▶ [Written task]:
Collect every line below that contains the string "instrument", and copy each one in full.
* BEGIN *
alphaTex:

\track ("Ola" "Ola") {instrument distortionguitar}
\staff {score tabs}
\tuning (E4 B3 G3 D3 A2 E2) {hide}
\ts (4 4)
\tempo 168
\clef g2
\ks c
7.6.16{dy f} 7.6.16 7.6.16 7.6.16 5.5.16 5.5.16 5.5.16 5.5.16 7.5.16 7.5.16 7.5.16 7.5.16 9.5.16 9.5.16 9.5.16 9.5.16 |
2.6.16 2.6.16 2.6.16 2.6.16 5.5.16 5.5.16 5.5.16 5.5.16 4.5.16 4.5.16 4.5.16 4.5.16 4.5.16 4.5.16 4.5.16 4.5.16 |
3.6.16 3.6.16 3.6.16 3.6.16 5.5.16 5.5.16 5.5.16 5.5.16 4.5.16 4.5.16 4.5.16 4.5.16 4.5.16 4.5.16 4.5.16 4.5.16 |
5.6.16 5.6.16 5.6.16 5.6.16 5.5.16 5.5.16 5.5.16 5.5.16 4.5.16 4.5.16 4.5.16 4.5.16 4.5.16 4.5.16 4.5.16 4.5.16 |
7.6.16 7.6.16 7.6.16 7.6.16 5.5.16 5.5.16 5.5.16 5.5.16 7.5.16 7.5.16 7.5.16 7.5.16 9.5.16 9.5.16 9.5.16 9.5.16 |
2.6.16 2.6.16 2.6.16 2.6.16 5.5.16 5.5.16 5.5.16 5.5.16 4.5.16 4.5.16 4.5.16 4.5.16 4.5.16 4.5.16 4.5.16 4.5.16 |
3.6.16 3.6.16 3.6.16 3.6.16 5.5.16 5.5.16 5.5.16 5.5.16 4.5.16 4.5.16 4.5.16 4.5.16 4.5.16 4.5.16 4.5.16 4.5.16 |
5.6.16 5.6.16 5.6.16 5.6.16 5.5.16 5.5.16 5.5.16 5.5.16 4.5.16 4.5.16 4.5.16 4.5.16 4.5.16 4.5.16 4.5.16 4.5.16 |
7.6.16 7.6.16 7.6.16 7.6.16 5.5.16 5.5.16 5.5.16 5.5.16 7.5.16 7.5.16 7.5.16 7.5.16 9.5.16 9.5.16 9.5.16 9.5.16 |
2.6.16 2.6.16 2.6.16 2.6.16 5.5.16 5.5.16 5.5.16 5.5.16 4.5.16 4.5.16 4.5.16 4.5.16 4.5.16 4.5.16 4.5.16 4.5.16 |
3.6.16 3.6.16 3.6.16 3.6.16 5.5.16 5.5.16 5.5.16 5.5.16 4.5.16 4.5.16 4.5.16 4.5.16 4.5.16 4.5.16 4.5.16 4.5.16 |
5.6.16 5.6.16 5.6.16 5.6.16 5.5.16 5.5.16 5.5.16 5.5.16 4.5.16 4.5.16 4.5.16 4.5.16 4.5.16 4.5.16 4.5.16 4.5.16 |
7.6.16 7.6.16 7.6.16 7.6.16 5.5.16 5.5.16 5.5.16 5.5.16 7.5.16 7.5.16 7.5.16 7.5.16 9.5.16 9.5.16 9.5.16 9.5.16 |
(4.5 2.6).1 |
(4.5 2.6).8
* END *
▶ [Output below]:
\track ("Ola" "Ola") {instrument distortionguitar}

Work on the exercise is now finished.